# Custom designed Dosing Cylinder



## MrShades (Jul 29, 2009)

Whilst the K10 Fresh is a great grinder, it produces some very fluffy grinds - and although they settle and tamp down nicely into the basket they often overflow (or bounce out, or otherwise don't end up in the basket) when initially dosing.

This annoyed me slightly, and annoyed the wife with the amount of coffee that was flying around (not much, but you know what they're like!) - so I wanted to do something about it.

I've been using a cut-down plastic cup for a while, which made a big difference, but wanted something "nicer" and hence designed this:









..and, after a few weeks, I've had this made - to produce the following (photoshopped image to show the various sides of it - I only have 1 and not 3!):









It's designed to fit the portafilter, and sit on top of it - not inside it - and at the same time still fit the portafilter holder of the K10 Fresh. Hence it has the same rounded profile at the top as a standard basket does, and the opposite profile at the bottom to fit on top of the basket in the portafilter.

You can see it in the K10 portafilter holder here (it's a loose fit, so you an still "push the button" with the cylinder on):









With a 16.6g dose into the basket, you get:









...and then, a couple of taps on the tamping mat to settle the grinds - and removing the cylinder:









It really does work fantastically... and if I wanted to I could just put the tamper directly into the top of the cylinder and tamp with it still in situ.

If there's any interest in this, as it's pretty generic and designed for any 58mm portafilter really, then I could see if a batch could be produced at a reasonable price. I've no idea if this would be possible at the moment, and although I've had the CNC programming done for this already and hence much of the cost has been in producing this initial one for my personal use, it may still prove to be very expensive. Willing to investigate if any interest though.

DATA SECTION —
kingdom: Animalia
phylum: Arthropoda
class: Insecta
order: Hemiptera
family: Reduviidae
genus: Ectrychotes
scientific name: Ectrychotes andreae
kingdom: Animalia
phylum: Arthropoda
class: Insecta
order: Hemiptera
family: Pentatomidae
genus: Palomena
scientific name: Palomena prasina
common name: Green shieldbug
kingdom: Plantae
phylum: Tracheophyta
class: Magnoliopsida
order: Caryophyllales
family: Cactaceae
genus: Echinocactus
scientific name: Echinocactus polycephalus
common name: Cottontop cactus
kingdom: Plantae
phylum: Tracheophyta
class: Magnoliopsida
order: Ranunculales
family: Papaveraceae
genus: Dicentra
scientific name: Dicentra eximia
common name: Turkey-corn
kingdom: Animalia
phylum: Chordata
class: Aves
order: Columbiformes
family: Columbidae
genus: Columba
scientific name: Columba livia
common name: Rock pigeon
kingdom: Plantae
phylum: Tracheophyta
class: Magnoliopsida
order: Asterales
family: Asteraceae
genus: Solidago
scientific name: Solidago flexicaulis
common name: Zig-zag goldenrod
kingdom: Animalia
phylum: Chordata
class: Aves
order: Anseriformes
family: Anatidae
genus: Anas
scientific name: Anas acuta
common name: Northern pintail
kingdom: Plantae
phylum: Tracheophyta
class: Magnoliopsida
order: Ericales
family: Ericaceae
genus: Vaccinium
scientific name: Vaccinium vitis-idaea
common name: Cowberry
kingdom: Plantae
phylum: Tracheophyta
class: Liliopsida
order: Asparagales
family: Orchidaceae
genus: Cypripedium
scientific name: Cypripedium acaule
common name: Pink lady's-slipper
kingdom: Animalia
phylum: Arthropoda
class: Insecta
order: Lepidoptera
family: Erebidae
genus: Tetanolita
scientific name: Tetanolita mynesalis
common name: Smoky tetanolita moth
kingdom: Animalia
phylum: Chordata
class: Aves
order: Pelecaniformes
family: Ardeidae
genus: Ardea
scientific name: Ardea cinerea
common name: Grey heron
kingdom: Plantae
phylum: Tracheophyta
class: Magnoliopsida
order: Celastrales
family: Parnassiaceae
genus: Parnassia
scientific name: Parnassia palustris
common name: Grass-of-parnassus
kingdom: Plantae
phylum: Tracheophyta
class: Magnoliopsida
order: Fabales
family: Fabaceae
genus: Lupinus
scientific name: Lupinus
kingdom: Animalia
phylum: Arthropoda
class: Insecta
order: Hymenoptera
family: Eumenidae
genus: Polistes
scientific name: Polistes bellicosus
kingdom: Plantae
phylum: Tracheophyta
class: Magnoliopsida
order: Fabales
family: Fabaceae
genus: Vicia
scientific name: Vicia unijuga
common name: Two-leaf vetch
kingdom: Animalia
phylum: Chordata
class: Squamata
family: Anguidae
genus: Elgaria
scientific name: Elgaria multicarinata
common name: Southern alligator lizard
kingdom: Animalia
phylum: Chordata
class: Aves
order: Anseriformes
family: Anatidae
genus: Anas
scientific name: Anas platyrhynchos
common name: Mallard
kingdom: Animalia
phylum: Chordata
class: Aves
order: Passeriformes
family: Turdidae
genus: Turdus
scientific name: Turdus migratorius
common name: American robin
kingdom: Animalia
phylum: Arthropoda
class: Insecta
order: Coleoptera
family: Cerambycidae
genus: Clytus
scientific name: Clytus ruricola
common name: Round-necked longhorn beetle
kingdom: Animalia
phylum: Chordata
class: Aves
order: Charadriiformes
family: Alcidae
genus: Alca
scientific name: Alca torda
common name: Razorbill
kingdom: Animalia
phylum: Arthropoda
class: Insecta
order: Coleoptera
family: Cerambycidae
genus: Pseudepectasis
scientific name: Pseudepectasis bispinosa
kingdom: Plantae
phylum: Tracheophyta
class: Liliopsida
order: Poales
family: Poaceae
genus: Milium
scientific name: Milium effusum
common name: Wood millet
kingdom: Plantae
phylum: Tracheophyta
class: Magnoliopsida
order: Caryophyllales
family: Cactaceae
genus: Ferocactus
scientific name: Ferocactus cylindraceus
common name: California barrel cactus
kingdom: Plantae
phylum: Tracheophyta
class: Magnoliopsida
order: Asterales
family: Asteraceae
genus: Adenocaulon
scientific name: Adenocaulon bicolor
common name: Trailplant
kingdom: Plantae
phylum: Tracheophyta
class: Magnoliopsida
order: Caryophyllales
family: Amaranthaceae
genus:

WHAT TO WORK ON —
1 > Decide whether each statement agrees with the dosing cylinder post, answering yes or no and quoting the words of the post that settle it. (a) The cylinder is meant to sit inside the basket of the portafilter. (b) The author owns three of the cylinders. (c) The cylinder fits loosely in the K10 portafilter holder.
2 > According to the dosing cylinder post, why is the top of the cylinder rounded like a standard basket, with the opposite profile at the bottom?

COMPLETED EXERCISE —
1 >
(a) No: "sit on top of it - not inside it"
(b) No: "I only have 1 and not 3!"
(c) Yes: "it's a loose fit"

2 > The cylinder has to sit on top of the portafilter while still fitting the portafilter holder of the K10 Fresh. The rounded top matches a standard basket so it fits the holder. The opposite profile at the bottom lets it rest on the basket in the portafilter.